An award for lost profits will not compensate Delchi for the expenses in question. Delchi's lost profits are determined by calculating the hypothetical revenues to be derived from unmade sales less the hypothetical variable costs that would have been, but were not, incurred. This figure, however, does not compensate for costs actually incurred that led to no sales. Thus, to award damages for costs actually incurred in no way creates a double recovery and instead furthers the purpose of giving the injured party damages "equal to the loss." CISG art. 74.
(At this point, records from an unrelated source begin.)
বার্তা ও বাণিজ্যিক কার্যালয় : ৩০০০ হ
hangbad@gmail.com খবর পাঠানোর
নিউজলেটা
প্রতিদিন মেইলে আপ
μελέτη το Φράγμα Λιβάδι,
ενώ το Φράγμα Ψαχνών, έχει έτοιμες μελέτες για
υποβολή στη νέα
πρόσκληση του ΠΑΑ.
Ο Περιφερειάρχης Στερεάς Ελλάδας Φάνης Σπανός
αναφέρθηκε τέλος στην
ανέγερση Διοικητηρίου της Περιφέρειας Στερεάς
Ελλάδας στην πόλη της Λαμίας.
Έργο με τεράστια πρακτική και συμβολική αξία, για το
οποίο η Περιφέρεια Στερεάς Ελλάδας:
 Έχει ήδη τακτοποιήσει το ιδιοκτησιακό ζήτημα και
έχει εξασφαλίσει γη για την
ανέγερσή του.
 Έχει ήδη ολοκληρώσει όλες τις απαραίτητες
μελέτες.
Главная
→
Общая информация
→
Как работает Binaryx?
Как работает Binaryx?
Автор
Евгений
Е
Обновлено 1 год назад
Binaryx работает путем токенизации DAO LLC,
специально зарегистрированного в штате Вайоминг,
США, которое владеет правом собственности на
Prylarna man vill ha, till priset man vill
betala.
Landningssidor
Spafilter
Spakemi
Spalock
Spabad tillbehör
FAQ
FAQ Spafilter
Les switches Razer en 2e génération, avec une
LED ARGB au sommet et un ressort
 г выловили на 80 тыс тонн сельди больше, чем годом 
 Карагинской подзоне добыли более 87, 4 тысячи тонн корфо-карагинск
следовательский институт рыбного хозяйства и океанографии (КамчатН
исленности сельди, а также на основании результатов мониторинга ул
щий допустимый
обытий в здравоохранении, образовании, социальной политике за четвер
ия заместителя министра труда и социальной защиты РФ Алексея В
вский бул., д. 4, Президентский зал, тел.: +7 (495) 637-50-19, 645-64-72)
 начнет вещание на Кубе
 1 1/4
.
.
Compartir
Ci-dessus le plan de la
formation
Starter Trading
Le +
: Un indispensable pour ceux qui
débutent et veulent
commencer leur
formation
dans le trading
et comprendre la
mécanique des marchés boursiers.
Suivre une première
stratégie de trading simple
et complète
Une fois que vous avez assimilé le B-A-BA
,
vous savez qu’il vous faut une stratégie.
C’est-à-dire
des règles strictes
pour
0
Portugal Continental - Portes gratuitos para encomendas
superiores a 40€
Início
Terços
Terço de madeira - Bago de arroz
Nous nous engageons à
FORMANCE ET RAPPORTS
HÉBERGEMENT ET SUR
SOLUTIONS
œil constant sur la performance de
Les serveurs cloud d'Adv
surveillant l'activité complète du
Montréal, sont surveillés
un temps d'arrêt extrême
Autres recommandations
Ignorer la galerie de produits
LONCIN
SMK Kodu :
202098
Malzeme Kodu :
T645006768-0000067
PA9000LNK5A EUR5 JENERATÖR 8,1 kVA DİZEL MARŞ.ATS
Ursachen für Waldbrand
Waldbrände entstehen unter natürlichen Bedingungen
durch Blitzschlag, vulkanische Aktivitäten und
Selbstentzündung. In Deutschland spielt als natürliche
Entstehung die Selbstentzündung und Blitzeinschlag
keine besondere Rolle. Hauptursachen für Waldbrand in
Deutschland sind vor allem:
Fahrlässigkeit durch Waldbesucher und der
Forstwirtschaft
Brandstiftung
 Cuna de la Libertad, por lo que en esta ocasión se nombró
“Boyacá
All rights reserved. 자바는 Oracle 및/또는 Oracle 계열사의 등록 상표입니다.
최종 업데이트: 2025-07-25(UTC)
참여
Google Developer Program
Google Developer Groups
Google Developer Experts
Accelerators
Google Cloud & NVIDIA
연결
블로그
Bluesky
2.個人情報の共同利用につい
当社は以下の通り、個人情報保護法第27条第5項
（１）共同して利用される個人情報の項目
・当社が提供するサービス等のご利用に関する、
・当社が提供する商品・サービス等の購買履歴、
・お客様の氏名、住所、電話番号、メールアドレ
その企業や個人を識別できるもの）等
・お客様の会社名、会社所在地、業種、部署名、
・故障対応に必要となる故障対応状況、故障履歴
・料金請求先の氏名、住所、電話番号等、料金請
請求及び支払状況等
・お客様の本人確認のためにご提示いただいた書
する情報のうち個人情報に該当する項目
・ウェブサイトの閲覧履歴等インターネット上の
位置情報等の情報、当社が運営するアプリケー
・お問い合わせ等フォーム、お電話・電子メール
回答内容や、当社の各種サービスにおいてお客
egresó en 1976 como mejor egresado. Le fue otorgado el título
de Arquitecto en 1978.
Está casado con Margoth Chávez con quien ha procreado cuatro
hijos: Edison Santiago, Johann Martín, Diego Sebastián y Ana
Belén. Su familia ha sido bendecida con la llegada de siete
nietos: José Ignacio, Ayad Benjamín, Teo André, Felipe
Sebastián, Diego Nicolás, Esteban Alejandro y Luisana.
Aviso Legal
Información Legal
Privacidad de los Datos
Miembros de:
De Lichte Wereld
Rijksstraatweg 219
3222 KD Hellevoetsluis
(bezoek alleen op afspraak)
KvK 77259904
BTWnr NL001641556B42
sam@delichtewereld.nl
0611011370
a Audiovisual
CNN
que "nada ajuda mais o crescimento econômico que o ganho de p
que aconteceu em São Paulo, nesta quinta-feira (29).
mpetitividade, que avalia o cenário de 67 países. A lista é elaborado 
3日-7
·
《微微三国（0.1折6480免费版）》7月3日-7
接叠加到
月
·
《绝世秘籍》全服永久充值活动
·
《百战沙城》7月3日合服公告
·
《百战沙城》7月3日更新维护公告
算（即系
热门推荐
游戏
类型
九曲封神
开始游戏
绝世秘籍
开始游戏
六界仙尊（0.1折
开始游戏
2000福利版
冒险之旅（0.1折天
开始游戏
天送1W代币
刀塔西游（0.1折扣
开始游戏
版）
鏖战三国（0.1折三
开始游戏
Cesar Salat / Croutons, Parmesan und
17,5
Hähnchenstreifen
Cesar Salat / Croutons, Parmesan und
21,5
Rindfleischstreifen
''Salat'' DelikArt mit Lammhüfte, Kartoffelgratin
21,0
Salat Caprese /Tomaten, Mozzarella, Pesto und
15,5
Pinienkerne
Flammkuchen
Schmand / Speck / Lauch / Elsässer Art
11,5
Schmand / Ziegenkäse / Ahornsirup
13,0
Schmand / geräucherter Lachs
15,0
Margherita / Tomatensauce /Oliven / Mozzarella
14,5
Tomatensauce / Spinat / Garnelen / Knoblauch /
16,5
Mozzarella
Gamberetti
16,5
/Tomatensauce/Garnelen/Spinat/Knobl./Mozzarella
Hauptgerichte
The only remaining inquiries, therefore, are whether the expenses were reasonably foreseeable and legitimate incidental or consequential damages. The expenses incurred by Delchi for shipping, customs, and related matters for the two returned shipments of Rotorex compressors, including storage expenses for the second shipment at Genoa, were clearly foreseeable and recoverable incidental expenses. These are up-front expenses that had to be paid to get the goods to the manufacturing plant for inspection and were thus incurred largely before the nonconformities were detected. To deny reimbursement to Delchi for these incidental damages would effectively cut into the lost profits award. The same is true of unreimbursed tooling expenses and the cost of the useless insulation and tubing materials. These are legitimate consequential damages that in no way duplicate lost profits damages.
The labor expense incurred as a result of the production line shutdown of May 16-19, 1988 is also a reasonably foreseeable result of delivering nonconforming compressors for installation in air conditioners. However, Rotorex argues that the labor costs in question were fixed costs that would have been incurred whether or not there was a breach. The district court labeled the labor costs "fixed costs," but did not explore whether Delchi would have paid these wages regardless of how much it produced. Variable costs are generally those costs that "fluctuate with a firm's output," and typically include labor (but not management) costs. Northeastern Tel. Co. v. AT & T, 651 F.2d 76, 86 (2d Cir.1981). Whether Delchi's labor costs during this four-day period are variable or fixed costs is in large measure a fact question that we cannot answer because we lack factual findings by the district court. We therefore remand to the district court on this issue.
The district court also denied an award for the modification of electrical panels for use with substitute Sanyo compressors. It denied damages on the ground that Delchi failed to show that the modifications were not part of the regular cost of production of units with Sanyo compressors and were therefore attributable to Rotorex's breach. This appears to have been a credibility determination that was within the court's authority to make. We therefore affirm on the ground that this finding is not clearly erroneous.
Finally, Delchi cross-appeals from the denial of its claimed 4000 additional lost sales in Italy. The district court held that Delchi did not prove these orders with sufficient certainty. The trial court was in the best position to evaluate the testimony of the Italian sales agents who stated that they would have ordered more Arieles if they had been available. It found the agents' claims to be too speculative, and this conclusion is not clearly erroneous.